Records drawn from a dataset
%%
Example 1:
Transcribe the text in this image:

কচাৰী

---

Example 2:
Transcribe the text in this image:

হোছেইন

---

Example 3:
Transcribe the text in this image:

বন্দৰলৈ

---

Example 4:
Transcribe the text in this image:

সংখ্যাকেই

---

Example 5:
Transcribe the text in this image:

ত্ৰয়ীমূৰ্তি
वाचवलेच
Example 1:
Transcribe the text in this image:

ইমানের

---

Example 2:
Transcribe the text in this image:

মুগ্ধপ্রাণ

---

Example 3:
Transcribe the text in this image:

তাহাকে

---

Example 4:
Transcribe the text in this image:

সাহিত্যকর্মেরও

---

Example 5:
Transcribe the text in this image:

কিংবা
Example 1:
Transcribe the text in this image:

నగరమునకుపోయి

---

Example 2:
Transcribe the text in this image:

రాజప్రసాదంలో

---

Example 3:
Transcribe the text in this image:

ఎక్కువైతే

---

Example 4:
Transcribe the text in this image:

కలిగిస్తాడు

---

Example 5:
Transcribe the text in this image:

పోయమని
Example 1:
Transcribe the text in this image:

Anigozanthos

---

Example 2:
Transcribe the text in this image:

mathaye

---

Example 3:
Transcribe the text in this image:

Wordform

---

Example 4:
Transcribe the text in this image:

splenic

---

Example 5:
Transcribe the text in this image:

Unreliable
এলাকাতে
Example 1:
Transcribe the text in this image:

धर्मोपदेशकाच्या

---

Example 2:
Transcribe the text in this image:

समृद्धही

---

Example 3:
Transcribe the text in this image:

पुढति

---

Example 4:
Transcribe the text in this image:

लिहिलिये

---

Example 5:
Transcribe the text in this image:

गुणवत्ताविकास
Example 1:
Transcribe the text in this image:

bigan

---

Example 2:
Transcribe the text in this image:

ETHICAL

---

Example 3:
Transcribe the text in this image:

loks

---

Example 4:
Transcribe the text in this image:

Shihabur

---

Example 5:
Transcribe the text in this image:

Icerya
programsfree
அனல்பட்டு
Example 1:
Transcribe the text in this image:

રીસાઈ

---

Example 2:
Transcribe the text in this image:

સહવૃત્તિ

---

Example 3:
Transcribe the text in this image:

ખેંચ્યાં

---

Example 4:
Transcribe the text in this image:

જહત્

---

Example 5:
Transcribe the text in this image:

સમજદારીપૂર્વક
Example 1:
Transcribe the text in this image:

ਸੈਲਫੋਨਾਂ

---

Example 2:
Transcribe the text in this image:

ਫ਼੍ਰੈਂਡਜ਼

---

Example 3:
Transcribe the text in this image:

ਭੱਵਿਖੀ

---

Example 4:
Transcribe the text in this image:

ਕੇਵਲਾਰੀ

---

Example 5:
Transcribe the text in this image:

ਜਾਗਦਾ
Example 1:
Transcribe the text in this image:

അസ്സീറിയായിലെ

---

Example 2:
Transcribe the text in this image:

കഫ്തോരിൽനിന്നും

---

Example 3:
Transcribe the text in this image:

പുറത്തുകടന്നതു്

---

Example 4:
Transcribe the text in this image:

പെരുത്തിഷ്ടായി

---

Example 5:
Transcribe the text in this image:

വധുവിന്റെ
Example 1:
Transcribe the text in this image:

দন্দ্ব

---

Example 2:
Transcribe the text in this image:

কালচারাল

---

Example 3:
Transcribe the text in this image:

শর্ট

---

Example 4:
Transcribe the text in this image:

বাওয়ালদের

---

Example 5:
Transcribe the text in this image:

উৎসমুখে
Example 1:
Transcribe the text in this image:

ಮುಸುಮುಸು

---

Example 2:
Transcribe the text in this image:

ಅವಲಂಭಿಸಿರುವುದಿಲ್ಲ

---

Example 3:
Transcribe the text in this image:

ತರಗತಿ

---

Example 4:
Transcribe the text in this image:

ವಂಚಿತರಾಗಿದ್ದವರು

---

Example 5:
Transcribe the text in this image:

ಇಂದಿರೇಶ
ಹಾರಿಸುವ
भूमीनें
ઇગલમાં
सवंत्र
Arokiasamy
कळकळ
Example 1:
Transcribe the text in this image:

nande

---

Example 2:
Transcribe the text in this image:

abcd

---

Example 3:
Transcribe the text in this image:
%%
WHAT IS NEEDED: Every entry must be given again exactly as it reads.

RESPONSE BOX:
Example 1:
Transcribe the text in this image:

কচাৰী

---

Example 2:
Transcribe the text in this image:

হোছেইন

---

Example 3:
Transcribe the text in this image:

বন্দৰলৈ

---

Example 4:
Transcribe the text in this image:

সংখ্যাকেই

---

Example 5:
Transcribe the text in this image:

ত্ৰয়ীমূৰ্তি
वाचवलेच
Example 1:
Transcribe the text in this image:

ইমানের

---

Example 2:
Transcribe the text in this image:

মুগ্ধপ্রাণ

---

Example 3:
Transcribe the text in this image:

তাহাকে

---

Example 4:
Transcribe the text in this image:

সাহিত্যকর্মেরও

---

Example 5:
Transcribe the text in this image:

কিংবা
Example 1:
Transcribe the text in this image:

నగరమునకుపోయి

---

Example 2:
Transcribe the text in this image:

రాజప్రసాదంలో

---

Example 3:
Transcribe the text in this image:

ఎక్కువైతే

---

Example 4:
Transcribe the text in this image:

కలిగిస్తాడు

---

Example 5:
Transcribe the text in this image:

పోయమని
Example 1:
Transcribe the text in this image:

Anigozanthos

---

Example 2:
Transcribe the text in this image:

mathaye

---

Example 3:
Transcribe the text in this image:

Wordform

---

Example 4:
Transcribe the text in this image:

splenic

---

Example 5:
Transcribe the text in this image:

Unreliable
এলাকাতে
Example 1:
Transcribe the text in this image:

धर्मोपदेशकाच्या

---

Example 2:
Transcribe the text in this image:

समृद्धही

---

Example 3:
Transcribe the text in this image:

पुढति

---

Example 4:
Transcribe the text in this image:

लिहिलिये

---

Example 5:
Transcribe the text in this image:

गुणवत्ताविकास
Example 1:
Transcribe the text in this image:

bigan

---

Example 2:
Transcribe the text in this image:

ETHICAL

---

Example 3:
Transcribe the text in this image:

loks

---

Example 4:
Transcribe the text in this image:

Shihabur

---

Example 5:
Transcribe the text in this image:

Icerya
programsfree
அனல்பட்டு
Example 1:
Transcribe the text in this image:

રીસાઈ

---

Example 2:
Transcribe the text in this image:

સહવૃત્તિ

---

Example 3:
Transcribe the text in this image:

ખેંચ્યાં

---

Example 4:
Transcribe the text in this image:

જહત્

---

Example 5:
Transcribe the text in this image:

સમજદારીપૂર્વક
Example 1:
Transcribe the text in this image:

ਸੈਲਫੋਨਾਂ

---

Example 2:
Transcribe the text in this image:

ਫ਼੍ਰੈਂਡਜ਼

---

Example 3:
Transcribe the text in this image:

ਭੱਵਿਖੀ

---

Example 4:
Transcribe the text in this image:

ਕੇਵਲਾਰੀ

---

Example 5:
Transcribe the text in this image:

ਜਾਗਦਾ
Example 1:
Transcribe the text in this image:

അസ്സീറിയായിലെ

---

Example 2:
Transcribe the text in this image:

കഫ്തോരിൽനിന്നും

---

Example 3:
Transcribe the text in this image:

പുറത്തുകടന്നതു്

---

Example 4:
Transcribe the text in this image:

പെരുത്തിഷ്ടായി

---

Example 5:
Transcribe the text in this image:

വധുവിന്റെ
Example 1:
Transcribe the text in this image:

দন্দ্ব

---

Example 2:
Transcribe the text in this image:

কালচারাল

---

Example 3:
Transcribe the text in this image:

শর্ট

---

Example 4:
Transcribe the text in this image:

বাওয়ালদের

---

Example 5:
Transcribe the text in this image:

উৎসমুখে
Example 1:
Transcribe the text in this image:

ಮುಸುಮುಸು

---

Example 2:
Transcribe the text in this image:

ಅವಲಂಭಿಸಿರುವುದಿಲ್ಲ

---

Example 3:
Transcribe the text in this image:

ತರಗತಿ

---

Example 4:
Transcribe the text in this image:

ವಂಚಿತರಾಗಿದ್ದವರು

---

Example 5:
Transcribe the text in this image:

ಇಂದಿರೇಶ
ಹಾರಿಸುವ
भूमीनें
ઇગલમાં
सवंत्र
Arokiasamy
कळकळ
Example 1:
Transcribe the text in this image:

nande

---

Example 2:
Transcribe the text in this image:

abcd

---

Example 3:
Transcribe the text in this image:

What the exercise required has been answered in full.